At its core, mediation is a facilitated conversation among parties in conflict. The substance of that conversation, and to a certain extent the process through which it takes place, are largely determined by the parties. Within that process, the mediator’s role is to help parties: understand their underlying interests and motivations; communicate those interests and motivations to the other side clearly and effectively; maintain an open dialogue in a safe and confidential environment; evaluate the costs and benefits of continuing versus resolving the dispute; and explore options for resolution.
The Benefits of Mediation
There are countless benefits to mediation. Even the most complex disputes are often capable of being settled quickly and efficiently, saving the parties time, money, and the emotional toll that may accompany protracted conflict. And because mediation is voluntary, the parties remain in total control over the outcome. Nothing is resolved unless all parties agree. Mediated agreements are also inherently flexible. They are not limited by what the law may provide as legal remedies, and can incorporate terms that might not ever be awarded by a judge or a jury. Out-of-the-box thinking is encouraged, and is sometimes necessary in order to bring about an agreement.
The Mediation Process
While parties may have some input in the process itself, the mediator takes the lead in designing a process that, given the players involved (parties, counsel, and other participants) and the nature of the conflict, will be most conducive to a productive dialogue.
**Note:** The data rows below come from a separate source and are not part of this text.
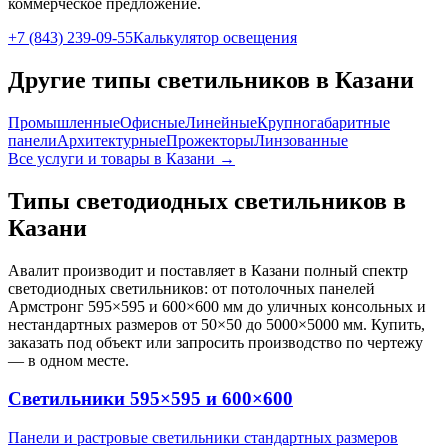
коммерческое предложение.
+7 (843) 239-09-55
Калькулятор освещения
Другие типы светильников
в Казани
Промышленные
Офисные
Линейные
Крупногабаритные
панели
Архитектурные
Прожекторы
Линзованные
Все услуги и товары
в Казани
→
Типы светодиодных светильников
в
Казани
Авалит производит и поставляет
в Казани
полный спектр
светодиодных светильников: от потолочных панелей
Армстронг 595×595 и 600×600 мм до уличных консольных и
нестандартных размеров от 50×50 до 5000×5000 мм. Купить,
заказать под объект или запросить производство по чертежу
— в одном месте.
Светильники 595×595 и 600×600
Панели и растровые светильники стандартных размеров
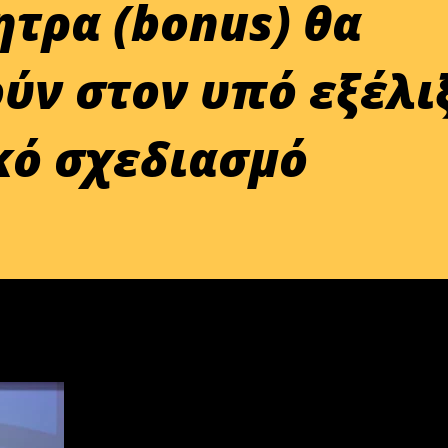
ητρα (bonus) θα
ν στον υπό εξέλι
κό σχεδιασμό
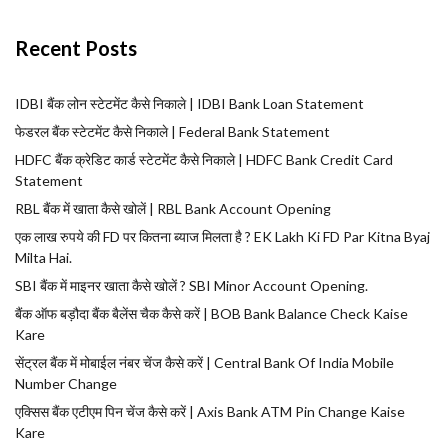
Recent Posts
IDBI बैंक लोन स्टेटमेंट कैसे निकाले | IDBI Bank Loan Statement
फेडरल बैंक स्टेटमेंट कैसे निकाले | Federal Bank Statement
HDFC बैंक क्रेडिट कार्ड स्टेटमेंट कैसे निकाले | HDFC Bank Credit Card
Statement
RBL बैंक में खाता कैसे खोलें | RBL Bank Account Opening
एक लाख रुपये की FD पर कितना ब्याज मिलता है ? EK Lakh Ki FD Par Kitna Byaj
Milta Hai.
SBI बैंक में माइनर खाता कैसे खोलें ? SBI Minor Account Opening.
बैंक ऑफ बड़ौदा बैंक बैलेंस चैक कैसे करें | BOB Bank Balance Check Kaise
Kare
सेंट्रल बैंक में मोबाईल नंबर चेंज कैसे करें | Central Bank Of India Mobile
Number Change
एक्सिस बैंक एटीएम पिन चेंज कैसे करें | Axis Bank ATM Pin Change Kaise
Kare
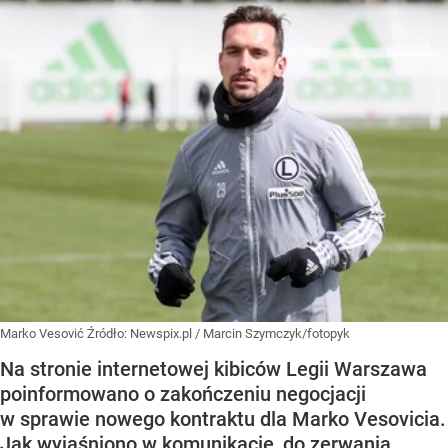
Marko Vesović
Źródło:
Newspix.pl
/
Marcin Szymczyk/fotopyk
Na stronie internetowej kibiców Legii Warszawa
poinformowano o zakończeniu negocjacji
w sprawie nowego kontraktu dla Marko Vesovicia.
Jak wyjaśniono w komunikacie, do zerwania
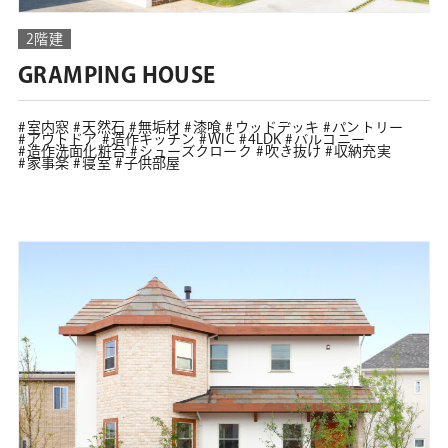
2階建
GRAMPING HOUSE
室内窓
天然石
無垢材
漆喰
ウッドデッキ
パントリー
アウトドア
造作キッチン
WIC
4LDK
バルコニー
造作洗面化粧台
シューズクローク
吹き抜け
収納充実
家事楽
寝室
子供部屋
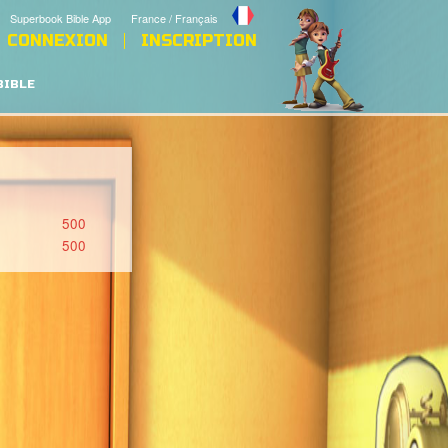
Superbook Bible App
France / Français
CONNEXION
INSCRIPTION
BIBLE
500
500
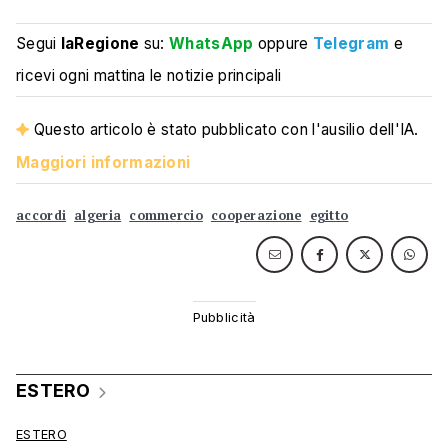
Segui
laRegione
su:
WhatsApp
oppure
Telegram
e
ricevi ogni mattina le notizie principali
Questo articolo è stato pubblicato con l'ausilio dell'IA.
Maggiori informazioni
accordi
algeria
commercio
cooperazione
egitto
ESTERO
ESTERO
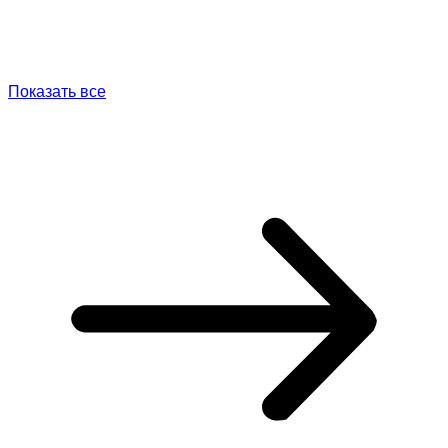
Показать все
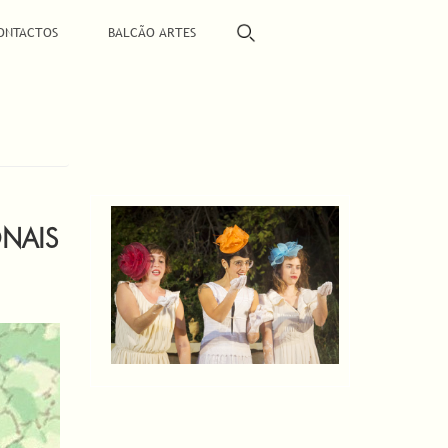
ONTACTOS
BALCÃO ARTES
ONAIS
Typically, I begin mediations prior to the initial session. I request that each party provide me with a pre-mediation brief, which sets out their concerns, evaluation of strengths and weaknesses of their position, and goals for mediation. Armed with this information, I conduct individual telephone conferences to get a better feel for the parties and the dynamics between them, how the conflict arose, and the parties’ interest in a resolution. Getting a handle on these things early allows everyone to hit the ground running when the formal session begins.
On the scheduled date, I may start with a joint session. It depends on the needs of the parties. While I prefer to conduct mediations in joint sessions as much as possible, I understand that for many reasons the parties may prefer to conduct the negotiation from separate rooms. Whether we start together or apart, I use this time to touch base with the participants, and give the parties a chance to raise any additional issues or concerns they may have.
From that point forward, what happens in the room (or rooms) is extremely variable, and primarily depends on what impediments and pathways there are to settlement. If the process ultimately leads to the parties resolving their dispute, the parties may choose to memorialize material terms or even the entire agreement at the mediation, or they may decide to put the agreement in writing later. If progress is made but no agreement is reached by the end of the session, I can continue to work with the parties—by telephone or in person—to bridge any gaps that remain.
Maximizing the Chances for a Mediated Resolution
Mediation often results in negotiated agreements. It works. But a successful mediation does not happen by accident. Rather, in order to maximize the chances for settlement, the parties must be serious and committed. They must come prepared and in good faith, bring those with the necessary authority to settle, have open minds, be flexible and patient, and, as much as they can, focus on the future. If parties come to mediation in the right frame of mind, anything is possible.